私が館長をしている日本玩具博物館所蔵資料による『日本と世界 おもしろ玩具図鑑』が、神戸新聞総合出版センターから出版されました。A5判191ページのオールカラー、定価は1800円です。この本は平成27年の1年間、神戸新聞のコラム欄に『おもちゃの四季』と題して季節を切り口に、私と学芸員尾崎織女が所蔵の玩具や人形を交互に紹介してきた原稿を加筆修正し、「日本の草花で作る玩具」「今に伝わる江戸時代の玩具」「各地の郷土玩具」「近代玩具」、さらに「世界の玩具いろいろ」と項目毎にまとめ、解説を付け加えました。
掲載当時は画像が3㎝角ほどと小さかったのですが、それが数倍もの大きさになり、見て楽しい迫力満点の本になりました。日本の玩具や世界の玩具をこのようにまとめた本は前例がないのではと思います。
玩具は人間と共に歩んできた古い歴史を持つ文化遺産といえるものですが文化財として認知されることはなく、その多くが失われる運命にありました。私は53年前に玩具研究家の斉藤良輔氏の『日本の郷土玩具』と出合って以来、玩具も大切な文化遺産だと考えるようになり、郷土玩具だけでなく、手作りの玩具や駄菓子屋の玩具、世界の玩具などと収集の対象を広げ、継続してきました。
当館は私個人が設立し運営してきた館ですが、ぶれることなく使命を追い求めてきた結果、大きな成果をあげることができました。収集にはタイミングが大切で収集不可能なものを多数所蔵しています。この本には過去のものになった玩具や人形が多数収録されており、その価値に気付いていただくよすがになれば幸いです。
同書のまえがきでも触れていますが当館に昨年夏、フランスからミシュラン・グリーンガイドの担当者が来館され、昨年暮に二つ星と評価されました。同ガイドは日本を訪れる外国人観光客のために、観光地や観光施設を独自の方法で調査し、充実した旅を楽しむための情報を提供しており、旅行者にお勧めの場所を三つ星・二つ星・一つ星と星の数で評価しています。★★★三つ星は「わざわざ旅行する価値がある」、★★二つ星は「寄り道する価値がある」、★一つ星は「興味深い」です。博物館は文化財の豊かさや美術的価値、本物としての魅力や調和などから評価されているのですが、★★★三つ星は全国で6館、★★二つ星は全国で32館、★一つ星が54館です。詳細がわかるにつれ、当館が二つ星に認定されたことに驚いています。

**グラフに基づくクイズ項目:**
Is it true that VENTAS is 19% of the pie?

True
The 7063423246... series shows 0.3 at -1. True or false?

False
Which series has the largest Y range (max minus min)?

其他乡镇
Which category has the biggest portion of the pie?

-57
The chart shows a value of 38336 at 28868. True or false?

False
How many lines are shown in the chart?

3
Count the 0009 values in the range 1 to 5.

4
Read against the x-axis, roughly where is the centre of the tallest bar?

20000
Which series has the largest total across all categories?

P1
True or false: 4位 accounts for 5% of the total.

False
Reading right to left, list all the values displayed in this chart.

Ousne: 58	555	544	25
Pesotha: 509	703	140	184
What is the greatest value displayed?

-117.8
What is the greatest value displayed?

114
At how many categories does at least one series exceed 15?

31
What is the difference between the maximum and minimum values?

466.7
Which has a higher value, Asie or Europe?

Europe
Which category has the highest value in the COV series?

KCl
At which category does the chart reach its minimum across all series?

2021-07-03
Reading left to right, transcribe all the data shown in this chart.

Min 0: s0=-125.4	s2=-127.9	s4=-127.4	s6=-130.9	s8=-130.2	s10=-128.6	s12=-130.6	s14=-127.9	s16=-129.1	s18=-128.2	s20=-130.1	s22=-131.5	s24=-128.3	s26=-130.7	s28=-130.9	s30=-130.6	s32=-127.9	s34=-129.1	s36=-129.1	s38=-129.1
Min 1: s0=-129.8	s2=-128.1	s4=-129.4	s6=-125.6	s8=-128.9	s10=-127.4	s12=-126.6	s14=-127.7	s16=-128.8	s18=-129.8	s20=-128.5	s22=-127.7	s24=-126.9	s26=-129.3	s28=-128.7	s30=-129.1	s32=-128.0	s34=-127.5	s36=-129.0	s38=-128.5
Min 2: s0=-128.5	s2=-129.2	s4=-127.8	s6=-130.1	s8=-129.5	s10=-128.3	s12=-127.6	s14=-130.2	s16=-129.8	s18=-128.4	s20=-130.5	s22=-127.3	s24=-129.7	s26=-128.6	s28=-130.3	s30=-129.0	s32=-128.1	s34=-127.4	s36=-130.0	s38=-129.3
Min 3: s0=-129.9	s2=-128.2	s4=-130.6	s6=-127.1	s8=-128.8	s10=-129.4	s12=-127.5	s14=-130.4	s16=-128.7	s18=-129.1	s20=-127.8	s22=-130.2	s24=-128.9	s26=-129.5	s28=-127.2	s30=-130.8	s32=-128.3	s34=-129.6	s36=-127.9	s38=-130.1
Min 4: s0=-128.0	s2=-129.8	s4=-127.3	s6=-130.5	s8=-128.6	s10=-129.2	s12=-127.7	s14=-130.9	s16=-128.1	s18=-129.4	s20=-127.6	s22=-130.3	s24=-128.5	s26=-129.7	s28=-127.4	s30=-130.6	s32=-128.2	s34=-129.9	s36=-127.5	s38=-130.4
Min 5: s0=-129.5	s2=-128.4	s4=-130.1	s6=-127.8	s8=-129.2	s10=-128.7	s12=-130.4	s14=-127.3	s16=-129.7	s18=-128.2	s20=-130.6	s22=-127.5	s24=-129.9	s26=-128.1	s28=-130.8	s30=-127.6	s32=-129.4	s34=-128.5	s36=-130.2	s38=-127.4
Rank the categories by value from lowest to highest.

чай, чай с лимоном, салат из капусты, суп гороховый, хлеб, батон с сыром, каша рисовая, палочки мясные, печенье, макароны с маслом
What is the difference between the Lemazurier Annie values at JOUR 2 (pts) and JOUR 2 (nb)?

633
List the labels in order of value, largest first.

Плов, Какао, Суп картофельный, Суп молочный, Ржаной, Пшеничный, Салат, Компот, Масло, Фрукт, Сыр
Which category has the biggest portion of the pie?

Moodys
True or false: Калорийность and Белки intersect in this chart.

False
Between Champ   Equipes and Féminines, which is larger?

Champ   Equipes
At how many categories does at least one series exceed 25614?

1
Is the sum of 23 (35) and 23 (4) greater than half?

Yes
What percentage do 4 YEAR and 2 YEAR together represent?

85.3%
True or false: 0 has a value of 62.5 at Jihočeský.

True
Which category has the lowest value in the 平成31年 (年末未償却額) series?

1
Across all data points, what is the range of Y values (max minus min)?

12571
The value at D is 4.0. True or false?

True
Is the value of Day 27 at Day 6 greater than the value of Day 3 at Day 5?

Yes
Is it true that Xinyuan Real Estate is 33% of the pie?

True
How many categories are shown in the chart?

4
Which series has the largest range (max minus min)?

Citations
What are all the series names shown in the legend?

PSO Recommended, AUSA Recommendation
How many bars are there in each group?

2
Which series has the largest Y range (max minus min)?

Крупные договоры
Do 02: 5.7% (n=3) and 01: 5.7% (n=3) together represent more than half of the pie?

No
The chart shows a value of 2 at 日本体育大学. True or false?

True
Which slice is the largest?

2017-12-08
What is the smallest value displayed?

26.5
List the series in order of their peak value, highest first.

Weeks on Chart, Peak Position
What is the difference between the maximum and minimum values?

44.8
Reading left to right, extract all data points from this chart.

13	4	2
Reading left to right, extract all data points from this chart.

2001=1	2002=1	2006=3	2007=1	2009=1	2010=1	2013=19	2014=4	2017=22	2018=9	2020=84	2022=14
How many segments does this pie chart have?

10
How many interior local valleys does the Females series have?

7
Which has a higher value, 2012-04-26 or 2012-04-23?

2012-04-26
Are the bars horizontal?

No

**やるべきこと:**
- 1) 記録の中から「left」という語を含む行をすべて選び出し、そのまま書き写してください。
- 2) 玩具図鑑の出版についての文章の続きを、最後の文の後から書いてください。
記録は、玩具図鑑の出版についての文章とは関係がありません。

**解答一覧:**
- 1)
Reading right to left, list all the values displayed in this chart.
Reading left to right, transcribe all the data shown in this chart.
Reading left to right, extract all data points from this chart.
Reading left to right, extract all data points from this chart.

- 2)
二つ星に評価された主な館は仙台市立博物館、土門拳記念館、江戸東京博物館、国立近代美術館、出光美術館、サントリー美術館、森アートミュージアム、彫刻の森美術館、三島由紀夫文学館、徳川美術館、北斎館、金沢21世紀美術館、楽美術館、竹中大工道具館、大原美術館、足立美術館、豊島美術館、福岡アジア美術館などで、知名度の高いそうそうたる博物館と並んで一個人が設立した当館が評価されたことに驚くと共に、当館が所蔵する膨大な資料を散逸させずに後世に遺すにはどうすればよいか、考え悩む日々が続きます。
井上重義(日本玩具博物館館長・JMMA理事)
http://www.japan-toy-museum.org/new_director.htm
==================================================================
書名:『日本と世界 おもしろ玩具図鑑』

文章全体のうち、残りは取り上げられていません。